-- Excerpt provided follows --

Before we say anything about numbers, two ground rules. First, all of what follows is observational data from the apartment communities we patrol — not a peer-reviewed study, not a city-published statistic, not a Uniform Crime Reporting summary. We are honest about the sample and we will not invent precision we do not have. Second, when we describe what we see, we use ranges and field observations rather than fake decimal points. A property manager who needs three-significant-digit precision should pull NIBRS data from the Texas Department of Public Safety or, for the City of Houston, the Houston Police Department public crime statistics portal.
With that out of the way: Houston security firm. Only multifamily. Nothing else. Eleven years of patrolling apartment communities across twelve cities in the Houston metro gives us a useful pattern view of what is happening on multifamily specifically, separate from what is happening on retail or industrial parcels. The two pictures are not the same. A patrol team that runs both will tell you they look different. We only run multifamily, so what follows is multifamily-shaped.

-- Excerpt provided concluded --
-- Entries supplied follows --

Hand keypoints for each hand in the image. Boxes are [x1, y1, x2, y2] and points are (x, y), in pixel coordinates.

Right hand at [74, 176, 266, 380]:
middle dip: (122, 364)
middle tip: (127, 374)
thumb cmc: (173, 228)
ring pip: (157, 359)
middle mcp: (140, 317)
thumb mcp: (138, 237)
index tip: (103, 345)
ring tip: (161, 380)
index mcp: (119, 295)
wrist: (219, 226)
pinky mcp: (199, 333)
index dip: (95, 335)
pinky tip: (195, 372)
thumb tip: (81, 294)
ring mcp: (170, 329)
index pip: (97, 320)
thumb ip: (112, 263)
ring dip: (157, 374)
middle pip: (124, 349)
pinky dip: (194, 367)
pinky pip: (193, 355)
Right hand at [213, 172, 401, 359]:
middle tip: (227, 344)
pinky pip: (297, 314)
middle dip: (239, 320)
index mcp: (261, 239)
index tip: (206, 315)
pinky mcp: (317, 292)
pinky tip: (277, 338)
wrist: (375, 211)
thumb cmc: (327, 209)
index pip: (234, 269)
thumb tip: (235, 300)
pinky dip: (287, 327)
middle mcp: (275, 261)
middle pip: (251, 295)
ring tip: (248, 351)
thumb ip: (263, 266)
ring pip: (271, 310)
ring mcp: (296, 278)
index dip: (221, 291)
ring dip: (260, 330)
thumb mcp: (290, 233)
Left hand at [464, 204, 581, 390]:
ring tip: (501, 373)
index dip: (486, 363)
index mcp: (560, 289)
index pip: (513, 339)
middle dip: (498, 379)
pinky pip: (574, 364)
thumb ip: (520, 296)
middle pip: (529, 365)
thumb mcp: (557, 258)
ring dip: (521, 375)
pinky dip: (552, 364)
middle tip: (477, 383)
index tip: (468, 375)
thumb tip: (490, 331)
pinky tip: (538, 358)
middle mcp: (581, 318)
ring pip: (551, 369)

-- Entries supplied concluded --

**Work to be completed**
Reproduce the passage on Houston apartment patrols word for word, starting at "With that out" and ending at "follows is multifamily-shaped.".

**Exercise response**
With that out of the way: Houston security firm. Only multifamily. Nothing else. Eleven years of patrolling apartment communities across twelve cities in the Houston metro gives us a useful pattern view of what is happening on multifamily specifically, separate from what is happening on retail or industrial parcels. The two pictures are not the same. A patrol team that runs both will tell you they look different. We only run multifamily, so what follows is multifamily-shaped.